DURAN ÇIFTLIK
(“Kallipolis”) Caria, Turkey.
It is known that Kallipolis was a city of the Rhodian
Peraea, subject to Rhodes though not incorporated in
the Rhodian state. The site is disputed. It first appears
as a stronghold occupied by Orontobates in 334 B.C.,
together with Myndos, Kaunos, and Thera (Arr. 2.5,7).
About 200 B.C. it was visited by the Delphic theori and
the name appears in three Rhodian inscriptions dating
between the 2d c. B.C. and the time of Domitian. It is
also mentioned by Stephanos Byzantios.
Kallipolis has generally been located at Gelibolu on
the coast, near the head of the gulf of Kos, the name
having survived exactly as at Gelibolu on the Dardanelles.
Here there are a number of forts of varying sizes, two
of them ancient, the others mediaeval, but no city site has
been discovered, nor are the extant remains suggestive of
urban civilization. There seem to have been one or more
amphora factories on the spot, and a dedication by a
Rhodian thiasos was unearthed in 1949. That Gelibolu
preserves the name of Kallipolis is hardly disputable,
but in other respects the site is far from satisfactory.
In 1893 an altar dedicated to Domitia by the demos
of the Kallipolitans was discovered at Duran Çiftlik,
some 16 km E of Gelibolu; the remains indicated that
a sanctuary stood there. Less than 2 km NE, above the
village of Kizilyaka and on the highest point of a range
of hills, is an ancient site now largely bare but thickly
covered with Roman sherds and loose building blocks;
the circuit wall has disappeared, but its line is clearly
traceable by a shelf in the hillside. On the summit is a
tower of inferior masonry, and close by are a rectangular
enclosure with walls well built of small blocks, a spring,
and a few simple graves. This site supports the suggestion
that Kallipolis was in the neighborhood of Duran Çiftlik; the name must have been transferred to Gelibolu
at some mediaeval date for unknown reasons.
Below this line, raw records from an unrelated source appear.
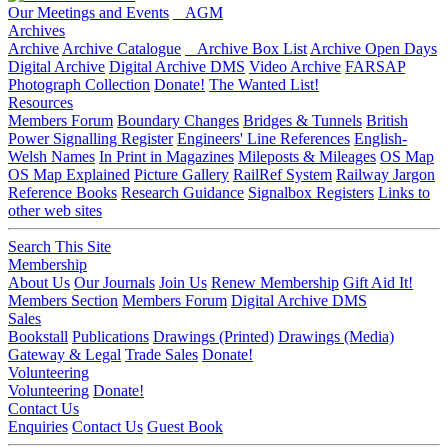
Our Meetings and Events
AGM
Archives
Archive
Archive Catalogue
Archive Box List
Archive Open Days
Digital Archive
Digital Archive DMS
Video Archive
FARSAP
Photograph Collection
Donate!
The Wanted List!
Resources
Members Forum
Boundary Changes
Bridges & Tunnels
British
Power Signalling Register
Engineers' Line References
English-
Welsh Names
In Print in Magazines
Mileposts & Mileages
OS Map
OS Map Explained
Picture Gallery
RailRef System
Railway Jargon
Reference Books
Research Guidance
Signalbox Registers
Links to
other web sites
Search This Site
Membership
About Us
Our Journals
Join Us
Renew Membership
Gift Aid It!
Members Section
Members Forum
Digital Archive DMS
Sales
Bookstall
Publications
Drawings (Printed)
Drawings (Media)
Gateway & Legal
Trade Sales
Donate!
Volunteering
Volunteering
Donate!
Contact Us
Enquiries
Contact Us
Guest Book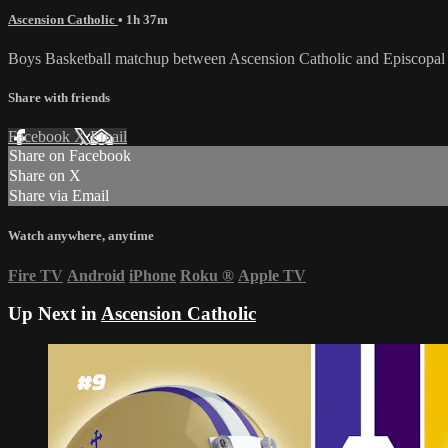
Ascension Catholic
• 1h 37m
Boys Basketball matchup between Ascension Catholic and Episcopal 
Share with friends
Facebook
X
Email
Share on Facebook
Share on X
Share via Email
Watch anywhere, anytime
Fire TV
Android
iPhone
Roku
®
Apple TV
Up Next in
Ascension Catholic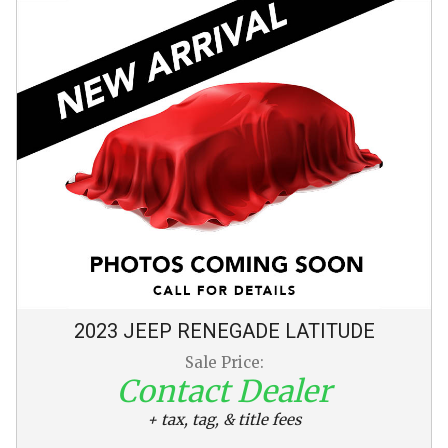
2023
JEEP
RENEGADE
LATITUDE
Sale Price:
Contact Dealer
+ tax, tag, & title fees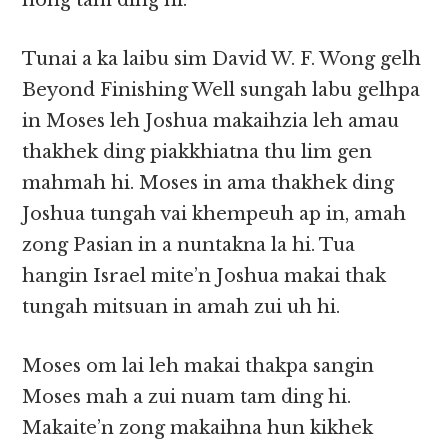
hong tam ding hi.
Tunai a ka laibu sim David W. F. Wong gelh
Beyond Finishing Well sungah labu gelhpa
in Moses leh Joshua makaihzia leh amau
thakhek ding piakkhiatna thu lim gen
mahmah hi. Moses in ama thakhek ding
Joshua tungah vai khempeuh ap in, amah
zong Pasian in a nuntakna la hi. Tua
hangin Israel mite’n Joshua makai thak
tungah mitsuan in amah zui uh hi.
Moses om lai leh makai thakpa sangin
Moses mah a zui nuam tam ding hi.
Makaite’n zong makaihna hun kikhek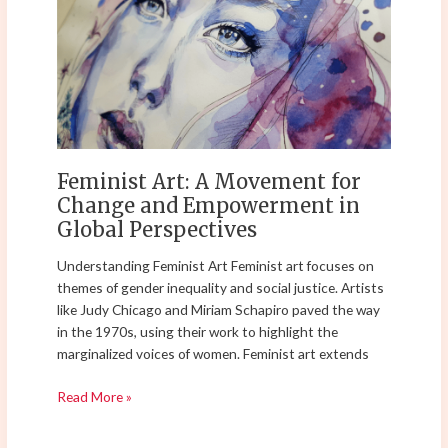
A
Movement
for
Change
and
Empowerment
in
Global
Feminist Art: A Movement for
Perspectives
Change and Empowerment in
Global Perspectives
Understanding Feminist Art Feminist art focuses on
themes of gender inequality and social justice. Artists
like Judy Chicago and Miriam Schapiro paved the way
in the 1970s, using their work to highlight the
marginalized voices of women. Feminist art extends
Read More »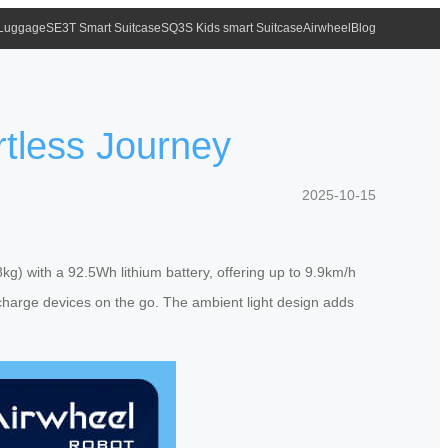
 Luggage
SE3T Smart Suitcase
SQ3S Kids smart Suitcase
Airwheel
Blog
rtless Journey
2025-10-15
kg) with a 92.5Wh lithium battery, offering up to 9.9km/h
 charge devices on the go. The ambient light design adds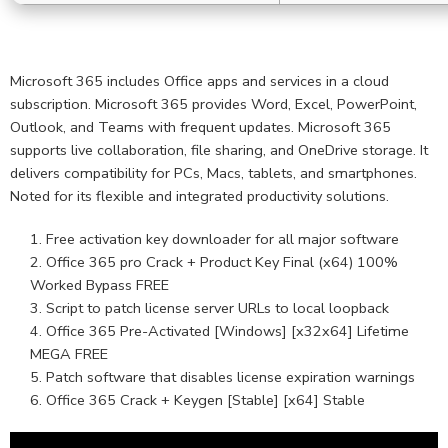
Microsoft 365 includes Office apps and services in a cloud
subscription. Microsoft 365 provides Word, Excel, PowerPoint,
Outlook, and Teams with frequent updates. Microsoft 365
supports live collaboration, file sharing, and OneDrive storage. It
delivers compatibility for PCs, Macs, tablets, and smartphones.
Noted for its flexible and integrated productivity solutions.
Free activation key downloader for all major software
Office 365 pro Crack + Product Key Final (x64) 100%
Worked Bypass FREE
Script to patch license server URLs to local loopback
Office 365 Pre-Activated [Windows] [x32x64] Lifetime
MEGA FREE
Patch software that disables license expiration warnings
Office 365 Crack + Keygen [Stable] [x64] Stable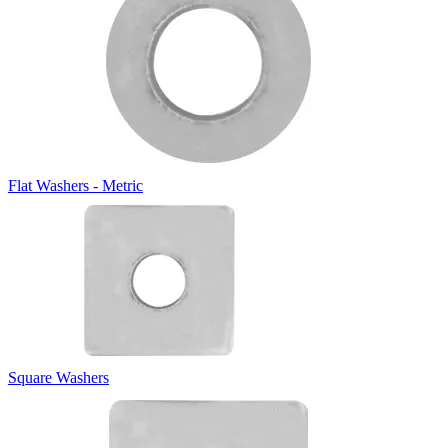
Flat Washers - Metric
Square Washers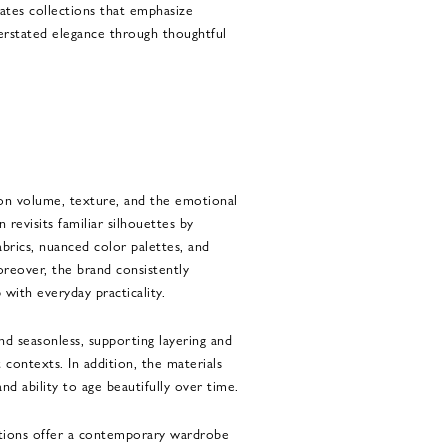
tes collections that emphasize
nderstated elegance through thoughtful
on volume, texture, and the emotional
 revisits familiar silhouettes by
abrics, nuanced color palettes, and
oreover, the brand consistently
 with everyday practicality.
nd seasonless, supporting layering and
t contexts. In addition, the materials
and ability to age beautifully over time.
ctions offer a contemporary wardrobe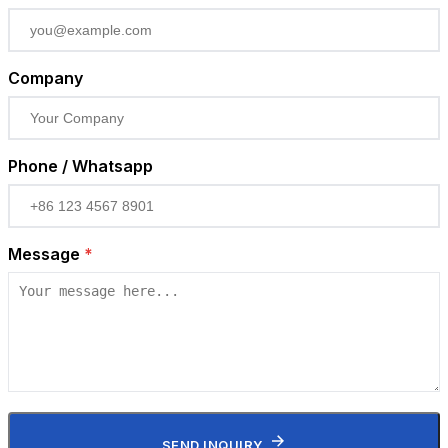
Company
Phone / Whatsapp
Message
*
SEND INQUIRY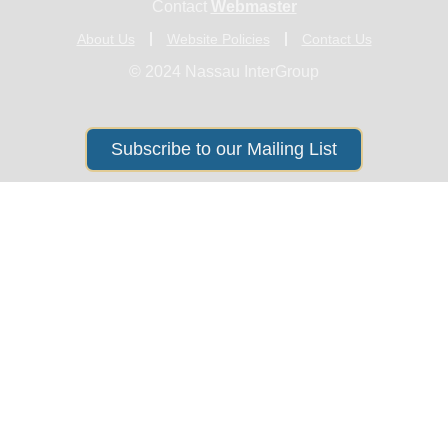
Contact
Webmaster
About Us
Website Policies
Contact Us
© 2024 Nassau InterGroup
Subscribe to our Mailing List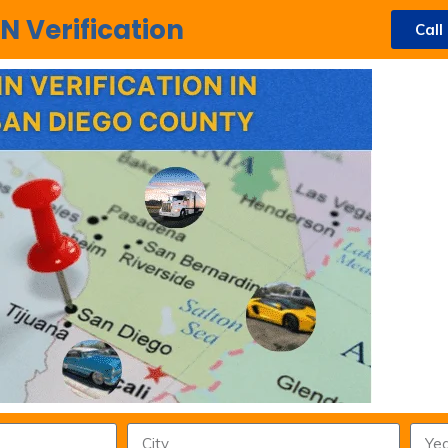
N Verification
Call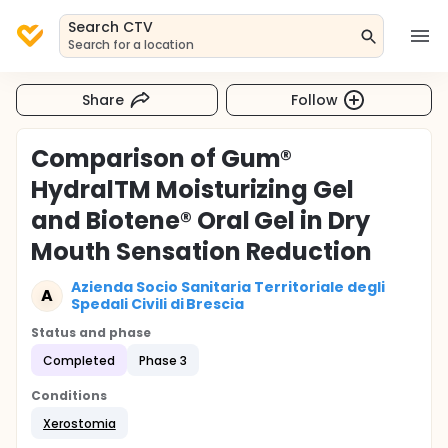
Search CTV
Search for a location
Share
Follow
Comparison of Gum®
HydralTM Moisturizing Gel
and Biotene® Oral Gel in Dry
Mouth Sensation Reduction
Azienda Socio Sanitaria Territoriale degli
A
Spedali Civili di Brescia
Status and phase
Completed
Phase 3
Conditions
Xerostomia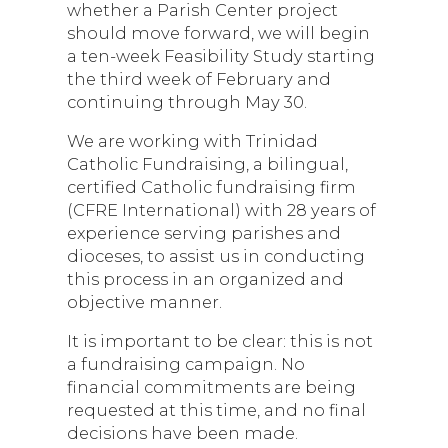
whether a Parish Center project
should move forward, we will begin
a ten-week Feasibility Study starting
the third week of February and
continuing through May 30.
We are working with Trinidad
Catholic Fundraising, a bilingual,
certified Catholic fundraising firm
(CFRE International) with 28 years of
experience serving parishes and
dioceses, to assist us in conducting
this process in an organized and
objective manner.
It is important to be clear: this is not
a fundraising campaign. No
financial commitments are being
requested at this time, and no final
decisions have been made.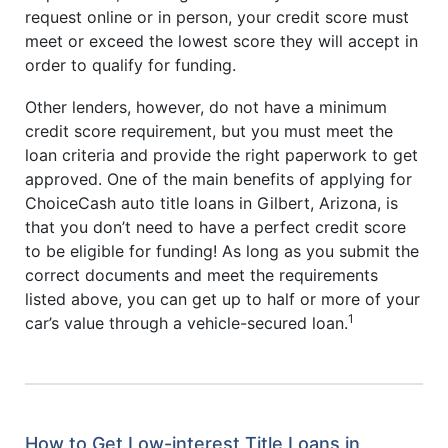
request online or in person, your credit score must
meet or exceed the lowest score they will accept in
order to qualify for funding.
Other lenders, however, do not have a minimum
credit score requirement, but you must meet the
loan criteria and provide the right paperwork to get
approved. One of the main benefits of applying for
ChoiceCash auto title loans in Gilbert, Arizona, is
that you don’t need to have a perfect credit score
to be eligible for funding! As long as you submit the
correct documents and meet the requirements
listed above, you can get up to half or more of your
1
car’s value through a vehicle-secured loan.
How to Get Low-interest Title Loans in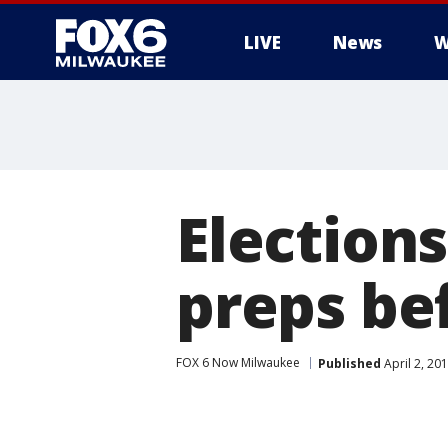
LIVE
News
W
Elections
preps be
FOX 6 Now Milwaukee
Published
April 2, 20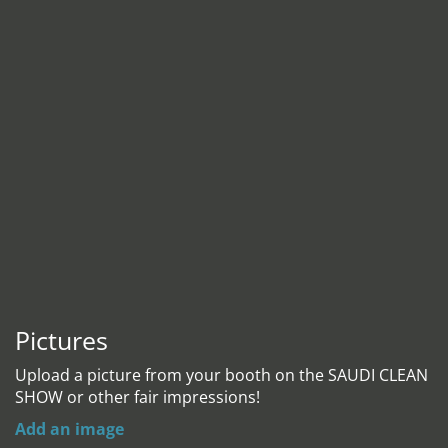
Pictures
Upload a picture from your booth on the SAUDI CLEAN
SHOW or other fair impressions!
Add an image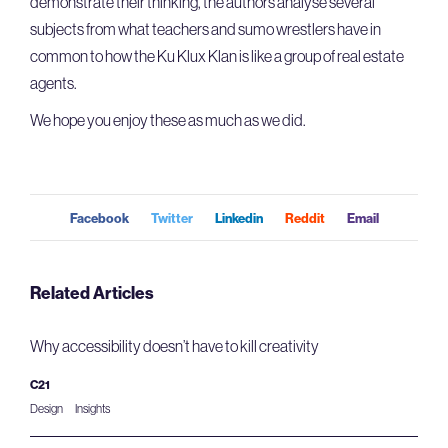
demonstrate their thinking, the authors analyse several
subjects from what teachers and sumo wrestlers have in
common to how the Ku Klux Klan is like a group of real estate
agents.
We hope you enjoy these as much as we did.
Facebook
Twitter
Linkedin
Reddit
Email
Related Articles
Why accessibility doesn’t have to kill creativity
C21
Design
Insights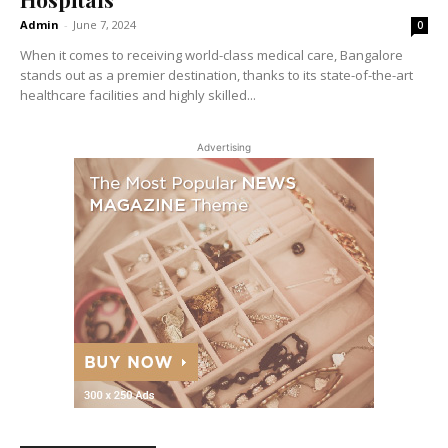
Admin
-
June 7, 2024
0
When it comes to receiving world-class medical care, Bangalore
stands out as a premier destination, thanks to its state-of-the-art
healthcare facilities and highly skilled...
Advertising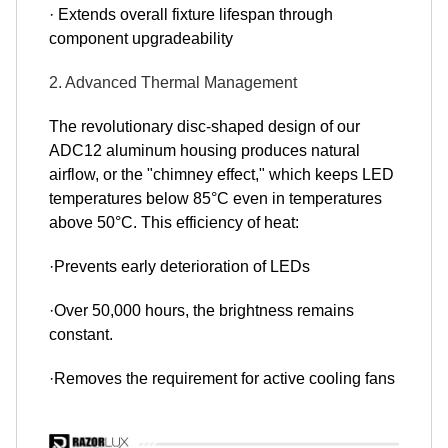
· Extends overall fixture lifespan through
component upgradeability
2. Advanced Thermal Management
The revolutionary disc-shaped design of our
ADC12 aluminum housing produces natural
airflow, or the "chimney effect," which keeps LED
temperatures below 85°C even in temperatures
above 50°C. This efficiency of heat:
·Prevents early deterioration of LEDs
·Over 50,000 hours, the brightness remains
constant.
·Removes the requirement for active cooling fans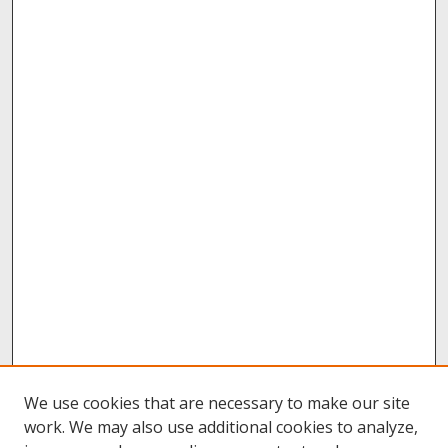
We use cookies that are necessary to make our site
work. We may also use additional cookies to analyze,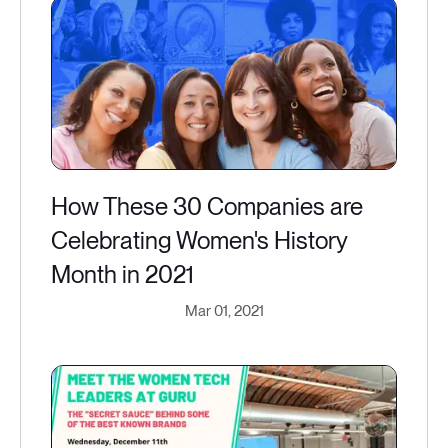
How These 30 Companies are
Celebrating Women's History
Month in 2021
Mar 01, 2021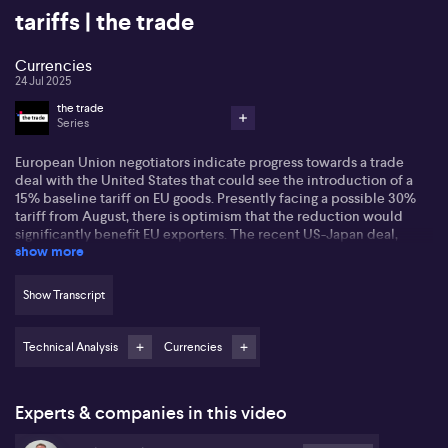
tariffs | the trade
Currencies
24 Jul 2025
the trade
Series
European Union negotiators indicate progress towards a trade
deal with the United States that could see the introduction of a
15% baseline tariff on EU goods. Presently facing a possible 30%
tariff from August, there is optimism that the reduction would
significantly benefit EU exporters. The recent US-Japan deal,
show more
which includes a $550 billion investment from Japan and
matching 15% tariffs, is seen as a positive template.
Show Transcript
US President Trump has also introduced a 19% tariff for Philippine
goods and indicated zero tariffs for US exports. US bond yields
respond to this trade deal optimism, with the ten year up to 4.38%
Technical Analysis
Currencies
and the two year at 3.88%.
Nick Twidale from ATFX highlights that the Japanese yen has seen
Experts & companies in this video
significant moves amid both trade developments and political
uncertainty in Japan. Twidale expects Japanese stocks to benefit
It is likely, though not proved, that Kallipolis replaced
the ancient city of Kyllandos.
BIBLIOGRAPHY
E. Hula & E. Szanto, “Reise in Karien,”
SBWien 132 (1895) 34;
BCH 45 (1921) 6; G. Guidi,
Annuario 4-5 (1921-22) 379f; L. Robert,
Études Anatoliennes (1937) 491-500; P. M. Fraser & G. E. Bean,
Rhodian Peraea (1954) 71; Bean & J. M. Cook,
BSA 52 (1957) 65-66, 75, 81-85; Bean,
Turkey beyond the Maeander (1971) 155-56.